Forms in the Realm of Time
Laure Genillard, London
Exhibition : 10th May – 5th July 2008
Private view : Friday 9th May 6 – 8 PM
Opening hours: Wed – Sat 2 – 6 pm.
Brian O Connell, based in New York, creates sculptures and photographic works based on resemblances and affinities with 20th century modernist thinking. New objects allow him to re-interpretate the conflict between the visionary and the utilitarian, whilst showing that the process of making and arriving at a statement can stay chaotic and poetical in nature. This exhibition brings together three groups of work that share an approach to the relationship between material, form and time more so than any specific content. Each group is comprised of second or third order appropriations – i.e. formal products based on the structure of previously available sources.
The first – Case 1.1-8 – is a wooden case of shelves holding multiple interpenetrating glass and copper boxes. Each box represents the volume described by the catalogue of the Scientific Instruments collection of the Museum of the University of Utrecht (NL).
The second group is a set of large-scale wooden structures constructed with repeating wooden segments based on drawings used by cognitive psychologists in 1970 to study mental modelling based on our ability to recognize representations of objects at different degrees of rotation. The drawings on which these sculptures are based appeared on the cover of the February 1971 ‘Proceedings Issue’ of the journal Science. A large-scale colour ink drawing of this cover accompanies these pieces. There is a remarkable similarity of these drawings to those of artists of the time whose concerns were equally cerebral.
The third group of work is a collaboration between artist Lisa Oppenheim, mathematician Philip Ording and the artist entitled: Sergeant C.M. Battleship of Sydney, Australia, leader of a RAF (Royal Air Force) attack which destroyed six Junker 52s and damaged others at the El Aden airdrome, examining some of the telephone wire which was draped from the oil coolers, wireless masts, tail, and rudder if his plane when he returned to the base. Flying low over the road, he cracked through enemy telephone wires. This work is comprised of a silver plated knot of copper wire and a photogram produced by placing the object on colour photopaper and exposing it under different filtering conditions. This knot is based on a photograph described by the title in the U.S. Library of Congress “American Memory” photographic collection. The jumble of wire is based on the topological structure of the 2-D knot of the photograph not the geometric shape of the knot pictured.

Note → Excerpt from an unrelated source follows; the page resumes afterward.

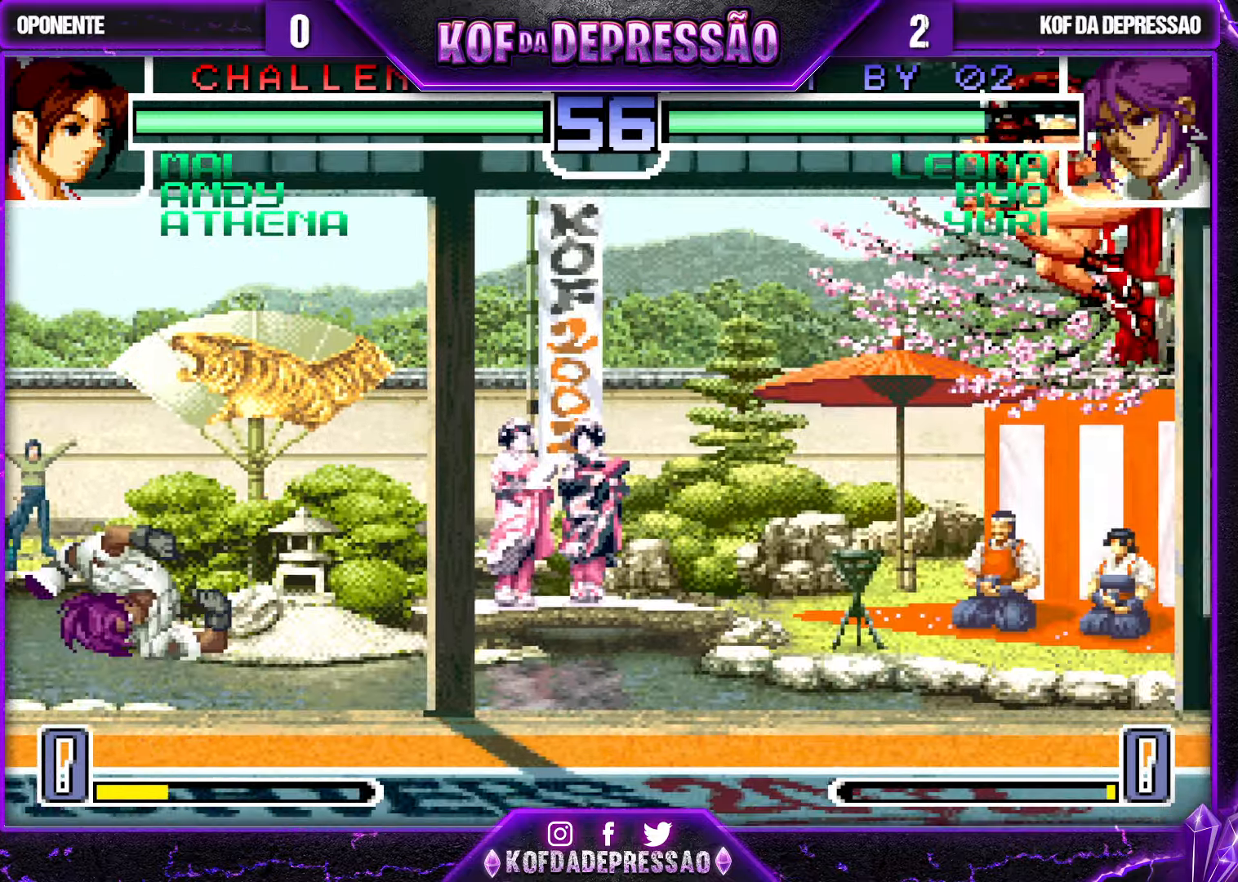
{"buttons": ["SQUARE", "TRIANGLE"], "left_stick": "left", "events": [[50, "left_stick", "left"], [433, "SQUARE", "down"], [433, "TRIANGLE", "down"]]}
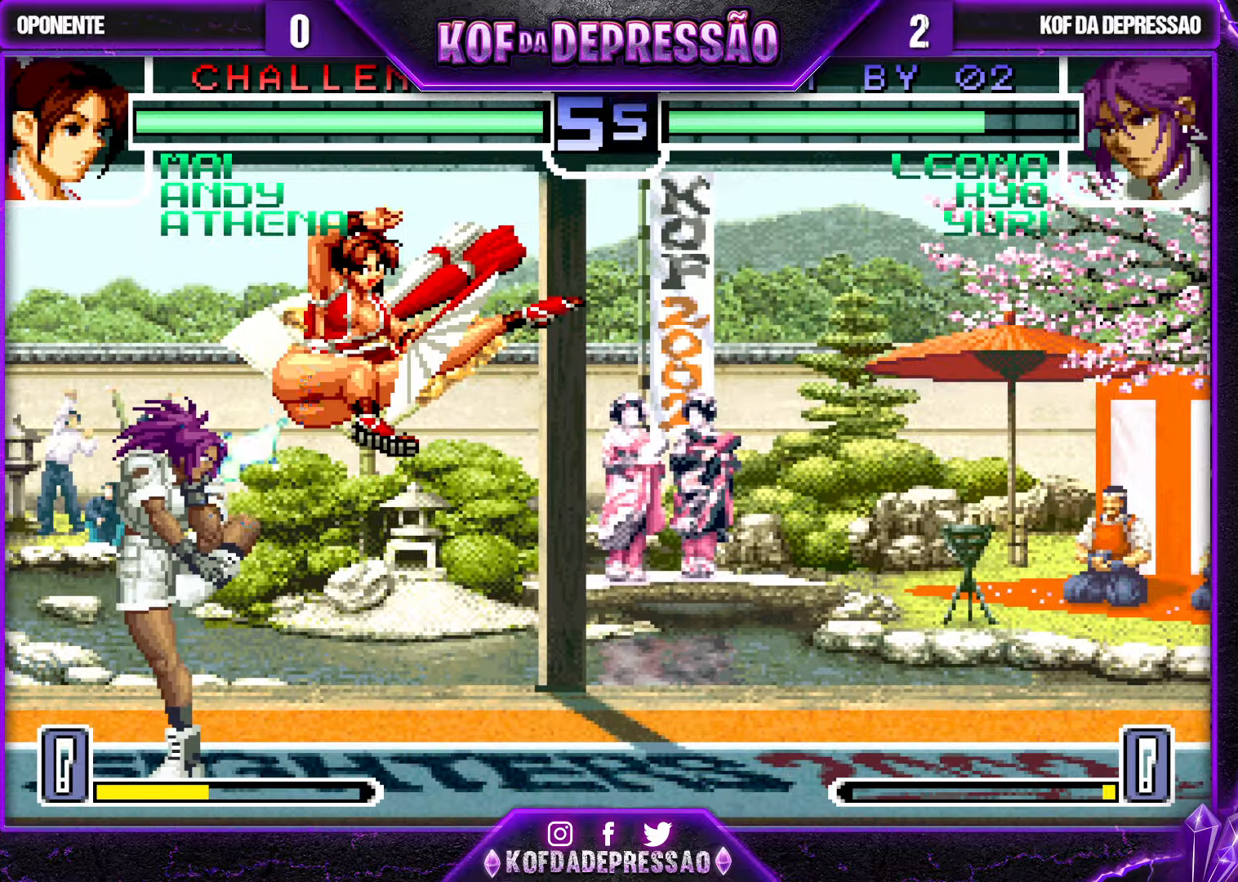
{"buttons": [], "left_stick": "right", "events": [[33, "SQUARE", "up"], [33, "TRIANGLE", "up"], [383, "left_stick", "right"]]}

These projects all deal with the relationship of forms to various kinds of sources – catalogue data, magazine covers of cognitive tests and archival photographs. They are as much about the disconnections with their sources as they are about an attempt to replicate them. They are tragicomic in their vain attempt at ‘accuracy.’
The show’s title is taken from a chapter heading of Henri Focillion’s 1934, The Life of Forms in Art.